Managers must understand that it’s not necessarily bad to point out shortcomings to a team member. Constructive criticism will make someone better.
Don’t just chastise employees when mistakes are made. Hold them accountable but also teach them to learn from their misstep so they can avoid repeating it and grow at the same time.
3. Not Managing Expectations
Along the same lines as accountability, a good manager must be both optimistic and pragmatic when it comes to setting deliverables and key performance indicators (KPIs) for team members.
While you want to set the bar high and challenge your employees to rise to the occasion, you also have to be realistic and set meaningful objectives that are challenging, achievable, and measurable.
If expectations aren’t set in the beginning in black and white, there can be room for misinterpretation.
On the other hand, if employees know what they are working towards, they’re better equipped to map out their progress and much more likely to achieve success.
From the very beginning, communicate your expectations with your employees and establish the most efficient way of meeting these goals.
4. Recognizing Conflict Resolution
In any team, there is a potential for conflict. This is even more likely in a work setting where the stakes are high and unique, strong-minded individuals are brought together to reach a common goal.
It is a manager’s job to be able to recognize potential problems within their teams and find the best way to resolve them. This can get challenging because not all employees will outright say if there is a problem. That’s usually when breakdowns happen.
It’s important for managers to face potential conflicts head-on and look for ways to resolve them peacefully while listening to both sides, diffusing emotions, and finding win-win solutions.
Whether it’s trust issues, performance problems, or even just personality clashes, teams have to know that their manager is impartial and not afraid to intervene.
What’s more, managers should never brush off conflicts as one-offs but instead, note these down as they arise so they can recognize potential conflicts earlier in the future.
5. Not Focusing on Employee Feedback and Development
With so many things on a manager’s to-do list, it’s easy to understand how certain things may be pushed to the back burner.
One of these things is often employee development. When teams are only concerned with meeting targets, the future is often put on hold. However, managers need to be cognizant that employee development is integral to engagement and retention.
Taking a proactive interest in an employee’s training, development, and promotion sends a positive message that shows team members that their manager appreciates them and wants to see them succeed.
Furthermore, upskilling is vital to the success of any business.

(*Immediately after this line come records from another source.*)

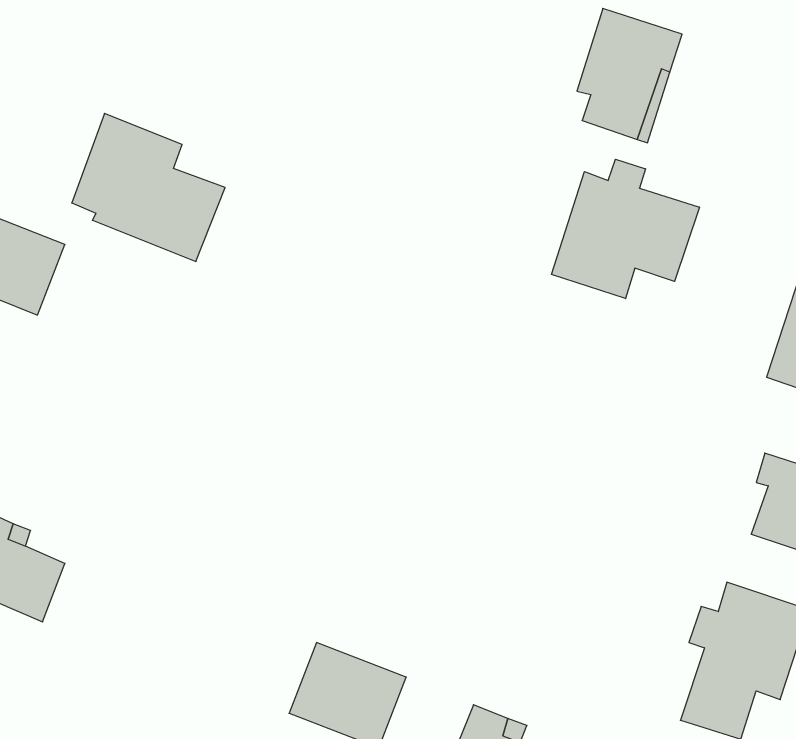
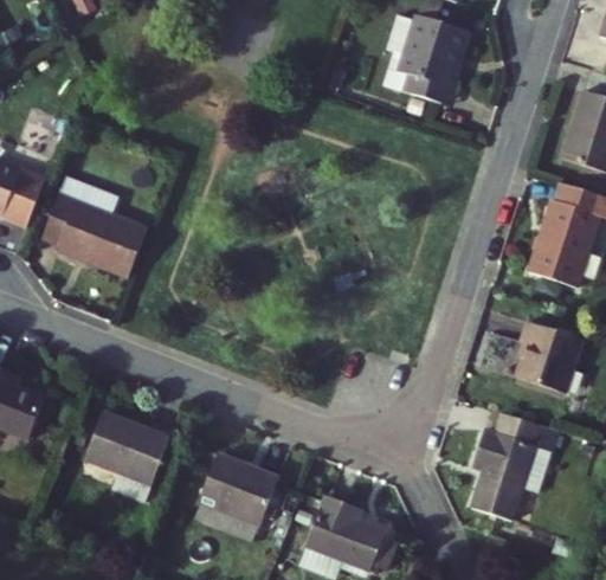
building: [72,113,225,262] -> [43,176,148,278]
building: [552,159,699,299] -> none
building: none -> [83,413,169,504]

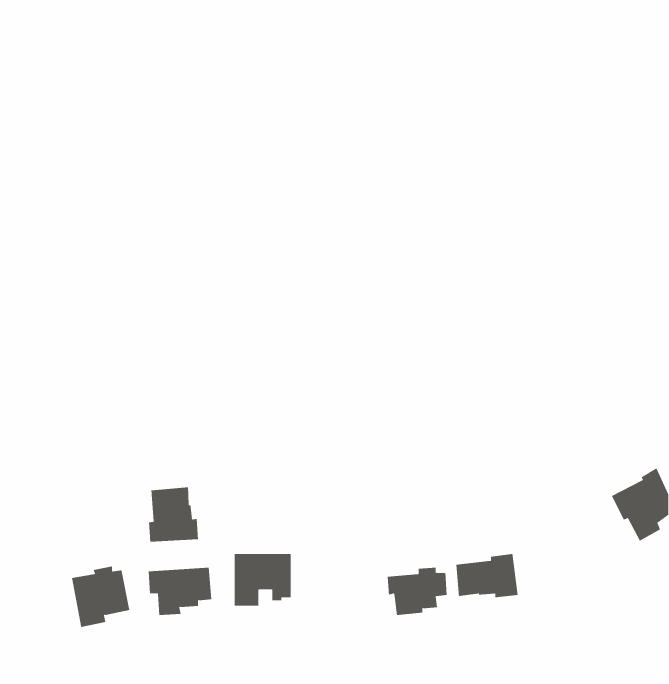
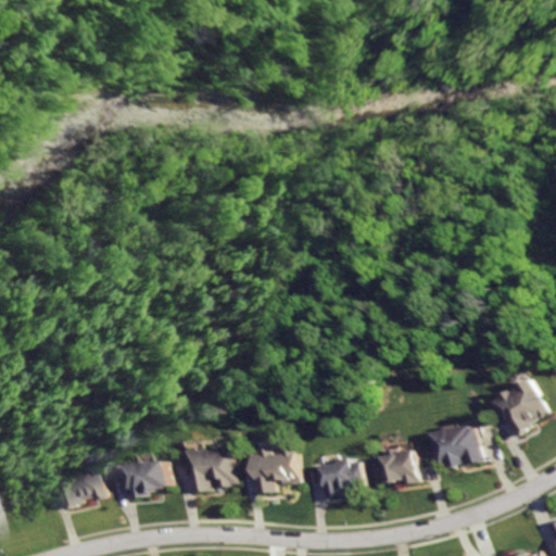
building: [148,487,199,542] -> none
building: none -> [429,425,481,466]
building: none -> [254,454,298,492]

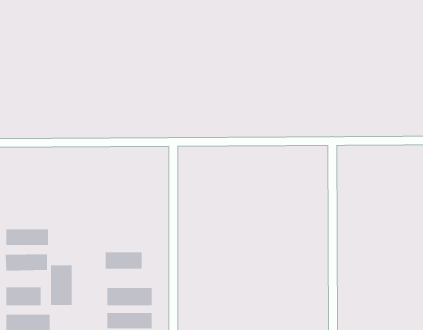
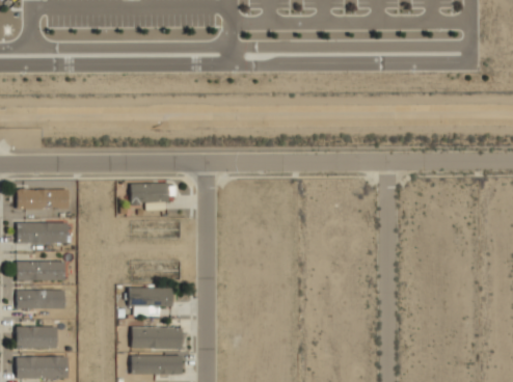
building: none -> [131,183,168,202]
building: none -> [17,188,69,208]
building: none -> [17,221,66,241]
building: [50,265,72,306] -> none

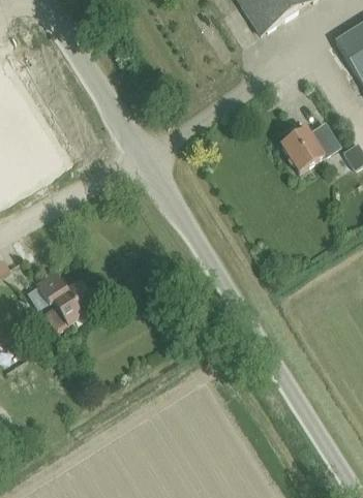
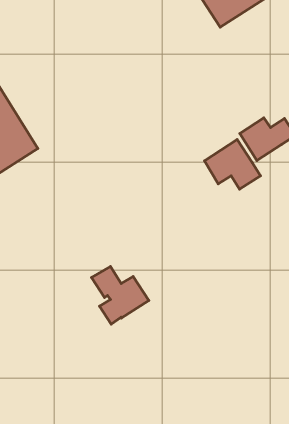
building: none -> [204,139,260,189]
building: [37,271,97,331] -> [92,267,149,324]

According to studies, 35% of skills most workers need will have changed by 2020.
In such a fast-paced and ever-changing business landscape, employees need to be able to learn and adapt if they want their skills to remain relevant and valuable.
To help remind you of employee development, set progress checkpoints or project milestones from the very beginning as reminders to look into how employees have grown.
This lets both parties better scale development in terms of what they’ve accomplished, where they are headed, and what they want to do next.
Effective Managers Must Always Be Aware of Potential Issues
There are many common issues managers may face while on the job. The best way to be able to address them efficiently and quickly is by being prepared beforehand. Educate yourself about potential issues by talking to your team members, leadership, and even Human Resources.
Don’t just wait for a problem to arise before you address it. Forecast carefully and you’ll be able to craft solutions ahead of time and make it easier to efficiently solve problems when they happen.